Verabschiedung und Ernennung: Unser Bild zeigt (von links) Elke Kunde, Amtsgerichtspräsident Stefan Mohr, Barbara Stumpf, Joachim Zweigler, Bürgermeister Roger Winter und Ersten Stadtrat Michael Möser. Foto: Prochnow

Obertshausen (m) - Joachim Zweigler ist der neue Schiedsmann in der Stadt. Amtsgerichtspräsident Stefan Mohr vereidigte jetzt den Arbeitsrichter im Ruhestand und Kommunalpolitiker. Er folgt auf die Lehrerin a. D. Barbara Stumpf.

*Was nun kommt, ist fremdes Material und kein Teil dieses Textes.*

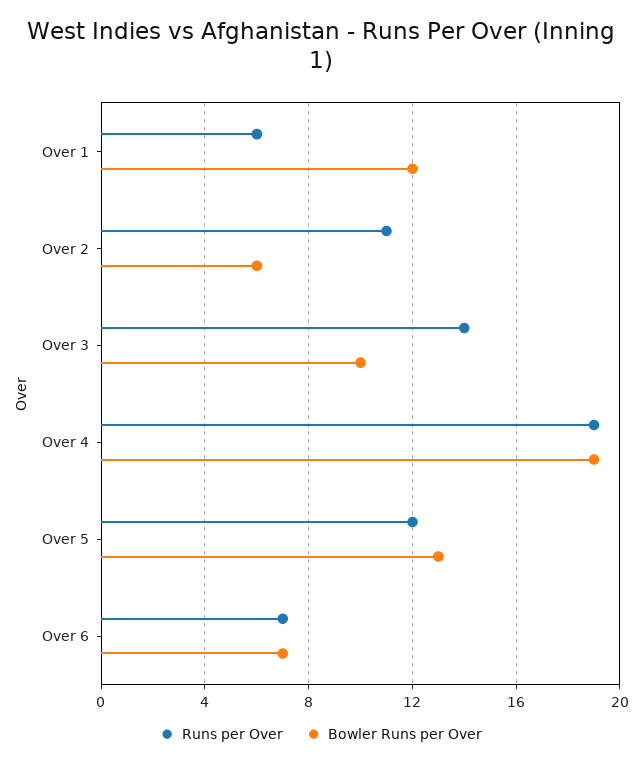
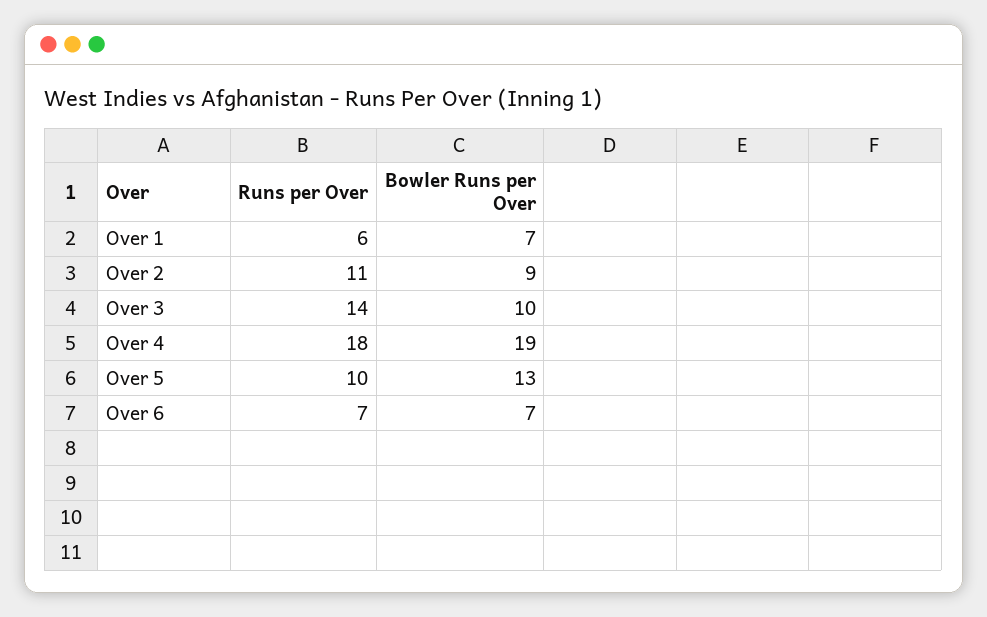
Bowler Runs per Over, Over 1: 12 -> 7
Bowler Runs per Over, Over 2: 6 -> 9
Runs per Over, Over 4: 19 -> 18
Runs per Over, Over 5: 12 -> 10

Fünf Jahre machte sie den Job, „in dem man nicht in der Zeitung glänzen kann“. Wichtig sei, dass man „gut Kontakt zu Menschen herstellen kann und konflikterprobt ist“, gab sie ihrem Nachfolger mit auf den Weg. Zweigler wurde vom Stadtparlament für diese Aufgabe vorgeschlagen.

„Schlichten statt richten“, das ist das Motto der ehrenamtlich tätigen Schiedsleute, betonte Mohr. „Sie müssen mit Herzblut bei der Sache sein“, erkannte er, so wie Barabara Stumpf. Die meisten Begegnungen führen zu einer Schlichtung, „das ist für die Sache gut und entlaste das Gericht“, lernte die Scheidende. Andernfalls erhalten die streitenden Parteien eine Erfolglosigkeitsbescheinigung – bei Konflikten mit dem Nachbarn ist das die Voraussetzung für den Gang zum Gericht.

Stumpf berichtete von einem „bunten Strauß von Streitigkeiten“, die oft „mit menschlichem Sachverstand“ gelöst werden können. Zweigler komme zugute, dass er in Mediation geschult ist: „Viele Prozesse werden mit einem Vergleich erledigt“, weiß er. Es gelte, „die Parteien zueinander zu führen und ein gesichtswahrendes Ergebnis zu finden, mit dem jeder leben kann“.

Die pensionierte Lehrerin verglich die Arbeit mit der Mediation bei Schülern. Gesprochen werde meistens nur über die „Spitzen der Eisberge“, und „bei Erwachsenen ist der Unterwasser-Teil des Berges, der zu Konflikten führt, größer“.

Über konkrete Beispiele könne sie nicht plaudern, „brisante Fälle würden schon mit einer Andeutung den Datenschutz verletzen“. Das Wichtigste sei, den Leuten zu zeigen, „dass sie Hilfe erwarten können, aber keine Entscheidungen“, auf die müssen sie sich selbst einigen. „Die Menschen sind heute sprachlos, können nicht mehr zuhören“, beobachtete die Pädagogin.

Klar, „finanziell lohnt sich‘s überhaupt nicht und man schafft sich nicht nur Freunde“. Aber die Vermittlung sei eine „wunderbare Sache und bringt persönliche Zufriedenheit“. Vier bis acht Fälle habe sie pro Jahr bearbeitet, bestätigte Sachbearbeiterin Sylvia Brückner aus dem Rathaus, etwa 20 Tür-und-Angel-Gespräche geführt und einmal im Monat Sprechstunde gehalten.

Der größte Teil der Fälle seien Nachbarschaftsstreitigkeiten, Lärm- und Geruchsbeläsigung oder weil Wasser von der fremden Garage in den eigenen Garten fließt. Anwohner haben Probleme mit der Kamera-Überwachung des Hausbesitzers nebenan. Andere fühlen sich durch Überflüge von Spielzeug-Drohnen mit Kameras gestört, solche Beschwerden haben zugenommen.

Dann gebe es Unstimmigkeiten mit Abrechnungen, auch bei Mietern städtischer Wohnungen, daneben immer mehr Konflikte bei Eigentümer-Versammlungen, erläuterte Stumpf und bemerkte, „wenn ein Anwalt eingeschaltet ist, rückt ein Vergleich oft in weite Ferne“.

Barbara Stumpf baute auf einen „gesunden Menschenverstand“ und dankte ihrer Stellvertreterin Elke Kunde. Die Ex-Schiedsfrau ist verheiratet, in der Seniorenhilfe aktiv, ist Mitglied in GEW und SPD, war die jüngste Stadtverordnete in Offenbach und lebt seit mehr als 30 Jahren in Obertshausen.